Some documentation details require caution. The report described severe impairment of consciousness and low oxygen saturation alongside a delayed peripheral neuropathy picture, and repeat EMG or cholinesterase testing was not available because of financial constraints.
- Best-supported claim: The case links a long occupational exposure history with a delayed neuropathy pattern and abnormal cholinesterase and nerve conduction findings.
- Weaker claim: The case does not prove that methylprednisolone or antioxidant supplementation changed the recovery course.
- Practical implication: Chronic pesticide workers with progressive gait, sensory, or weakness symptoms need occupational exposure history taken seriously.
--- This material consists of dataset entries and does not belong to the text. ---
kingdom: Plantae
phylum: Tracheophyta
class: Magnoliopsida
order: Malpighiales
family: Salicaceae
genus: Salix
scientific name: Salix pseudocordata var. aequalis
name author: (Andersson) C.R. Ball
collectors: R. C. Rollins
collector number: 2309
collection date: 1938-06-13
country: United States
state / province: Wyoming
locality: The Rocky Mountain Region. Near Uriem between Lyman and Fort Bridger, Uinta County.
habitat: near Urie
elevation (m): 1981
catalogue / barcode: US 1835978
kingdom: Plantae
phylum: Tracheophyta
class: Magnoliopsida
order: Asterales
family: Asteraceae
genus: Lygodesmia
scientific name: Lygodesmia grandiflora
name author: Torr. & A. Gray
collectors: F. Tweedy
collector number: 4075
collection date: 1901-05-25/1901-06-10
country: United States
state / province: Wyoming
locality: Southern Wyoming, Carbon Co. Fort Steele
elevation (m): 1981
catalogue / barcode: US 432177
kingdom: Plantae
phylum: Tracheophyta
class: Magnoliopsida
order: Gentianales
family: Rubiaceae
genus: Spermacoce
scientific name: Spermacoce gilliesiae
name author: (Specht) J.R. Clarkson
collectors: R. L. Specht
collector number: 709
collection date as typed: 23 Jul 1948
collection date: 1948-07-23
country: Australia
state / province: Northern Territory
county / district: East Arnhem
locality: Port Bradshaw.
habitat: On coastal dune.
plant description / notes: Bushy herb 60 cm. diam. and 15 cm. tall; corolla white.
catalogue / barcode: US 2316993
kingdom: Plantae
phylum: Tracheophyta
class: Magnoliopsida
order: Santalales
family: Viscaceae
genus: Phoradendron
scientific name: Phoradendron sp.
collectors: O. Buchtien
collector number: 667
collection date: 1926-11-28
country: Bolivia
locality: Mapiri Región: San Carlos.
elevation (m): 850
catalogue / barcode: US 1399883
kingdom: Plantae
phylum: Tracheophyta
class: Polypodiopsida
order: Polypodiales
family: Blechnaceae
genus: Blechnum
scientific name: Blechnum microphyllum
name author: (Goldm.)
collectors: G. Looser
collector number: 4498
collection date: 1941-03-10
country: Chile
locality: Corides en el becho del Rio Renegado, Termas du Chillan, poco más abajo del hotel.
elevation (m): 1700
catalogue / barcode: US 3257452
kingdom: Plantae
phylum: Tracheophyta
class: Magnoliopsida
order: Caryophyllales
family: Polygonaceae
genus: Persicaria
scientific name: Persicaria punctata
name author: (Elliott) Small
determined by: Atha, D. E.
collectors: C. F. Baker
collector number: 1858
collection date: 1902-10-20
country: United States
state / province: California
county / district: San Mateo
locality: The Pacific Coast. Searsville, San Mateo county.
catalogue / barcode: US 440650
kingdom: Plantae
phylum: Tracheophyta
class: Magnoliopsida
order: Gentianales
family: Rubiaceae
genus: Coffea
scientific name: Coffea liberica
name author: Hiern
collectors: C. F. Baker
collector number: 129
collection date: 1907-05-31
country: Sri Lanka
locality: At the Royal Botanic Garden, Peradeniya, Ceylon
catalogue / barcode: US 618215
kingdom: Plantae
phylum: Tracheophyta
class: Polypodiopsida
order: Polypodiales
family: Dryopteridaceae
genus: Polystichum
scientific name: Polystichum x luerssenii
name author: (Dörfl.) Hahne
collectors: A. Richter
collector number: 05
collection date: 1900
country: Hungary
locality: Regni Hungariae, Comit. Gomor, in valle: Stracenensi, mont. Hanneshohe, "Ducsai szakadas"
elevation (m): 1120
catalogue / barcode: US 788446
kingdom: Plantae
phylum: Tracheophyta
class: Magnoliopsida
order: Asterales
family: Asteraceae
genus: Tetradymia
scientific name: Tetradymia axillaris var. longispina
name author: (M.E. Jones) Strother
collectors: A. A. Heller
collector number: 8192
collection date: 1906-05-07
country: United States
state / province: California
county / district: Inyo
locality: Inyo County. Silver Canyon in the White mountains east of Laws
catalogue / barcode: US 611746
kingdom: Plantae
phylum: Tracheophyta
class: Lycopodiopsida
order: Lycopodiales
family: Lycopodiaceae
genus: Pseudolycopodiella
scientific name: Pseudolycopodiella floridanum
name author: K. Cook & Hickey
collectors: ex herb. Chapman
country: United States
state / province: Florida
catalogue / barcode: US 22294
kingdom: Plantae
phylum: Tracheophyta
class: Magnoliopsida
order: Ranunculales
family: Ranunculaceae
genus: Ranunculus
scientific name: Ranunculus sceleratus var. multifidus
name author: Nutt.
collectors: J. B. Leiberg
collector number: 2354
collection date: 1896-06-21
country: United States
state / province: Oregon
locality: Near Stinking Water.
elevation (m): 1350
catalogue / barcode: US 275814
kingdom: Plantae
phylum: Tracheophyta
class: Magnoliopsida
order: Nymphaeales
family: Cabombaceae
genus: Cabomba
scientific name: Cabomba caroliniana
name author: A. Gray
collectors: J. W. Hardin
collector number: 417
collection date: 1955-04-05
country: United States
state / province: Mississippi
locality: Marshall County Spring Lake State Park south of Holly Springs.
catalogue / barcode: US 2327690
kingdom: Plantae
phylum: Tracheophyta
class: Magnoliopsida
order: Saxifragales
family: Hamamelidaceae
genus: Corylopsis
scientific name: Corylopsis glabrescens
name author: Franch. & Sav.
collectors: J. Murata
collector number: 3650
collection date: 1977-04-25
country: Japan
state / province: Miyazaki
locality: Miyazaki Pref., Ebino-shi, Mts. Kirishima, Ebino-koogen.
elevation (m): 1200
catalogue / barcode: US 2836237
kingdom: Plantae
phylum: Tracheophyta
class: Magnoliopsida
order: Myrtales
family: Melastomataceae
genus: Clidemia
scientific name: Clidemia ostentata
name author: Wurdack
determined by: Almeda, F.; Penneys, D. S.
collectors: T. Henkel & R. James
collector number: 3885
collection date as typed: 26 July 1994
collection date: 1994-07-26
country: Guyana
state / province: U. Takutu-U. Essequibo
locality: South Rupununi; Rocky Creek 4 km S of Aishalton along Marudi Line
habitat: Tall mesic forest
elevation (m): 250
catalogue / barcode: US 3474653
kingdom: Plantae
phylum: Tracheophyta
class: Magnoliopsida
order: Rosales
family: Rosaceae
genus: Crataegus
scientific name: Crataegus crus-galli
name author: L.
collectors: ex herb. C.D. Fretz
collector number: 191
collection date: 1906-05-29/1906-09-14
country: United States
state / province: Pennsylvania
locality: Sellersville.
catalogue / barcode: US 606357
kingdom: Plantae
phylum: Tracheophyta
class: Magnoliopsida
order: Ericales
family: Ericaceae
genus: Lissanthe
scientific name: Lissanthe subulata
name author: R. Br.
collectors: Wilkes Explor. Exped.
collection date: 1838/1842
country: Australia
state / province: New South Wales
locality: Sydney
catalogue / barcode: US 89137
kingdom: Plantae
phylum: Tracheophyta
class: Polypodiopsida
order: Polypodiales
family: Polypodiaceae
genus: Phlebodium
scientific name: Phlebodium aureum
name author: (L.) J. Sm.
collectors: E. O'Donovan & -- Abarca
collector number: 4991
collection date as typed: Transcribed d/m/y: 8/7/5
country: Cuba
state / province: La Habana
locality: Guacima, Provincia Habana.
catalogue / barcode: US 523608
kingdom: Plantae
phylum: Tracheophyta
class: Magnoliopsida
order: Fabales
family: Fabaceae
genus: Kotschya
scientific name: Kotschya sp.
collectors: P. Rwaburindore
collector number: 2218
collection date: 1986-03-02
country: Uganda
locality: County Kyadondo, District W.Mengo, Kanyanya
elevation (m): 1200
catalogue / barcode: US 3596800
The clinical takeaway is concrete: delayed neurotoxicity can be missed when clinicians only look for an acute poisoning episode. Slow-onset weakness, burning pain, foot drop, and sensory loss can still belong in the organophosphate exposure differential.
Citation: DOI: 10.1186/s13256-026-06019-6. Bereda G. Long-term organophosphate exposure leading to delayed neuropathy in a pesticide applicator: a case report. Journal of Medical Case Reports. 2026.
Study Design: Single-patient occupational neurotoxicity case report.
Sample Size: 1 male pesticide applicator, age 44.
Key Statistic: Erythrocyte cholinesterase was 1,800 U/L versus the paper’s stated normal range of 5,320-12,920 U/L.
Caveat: A case report can identify a plausible clinical pattern but cannot prove treatment efficacy or population-level risk.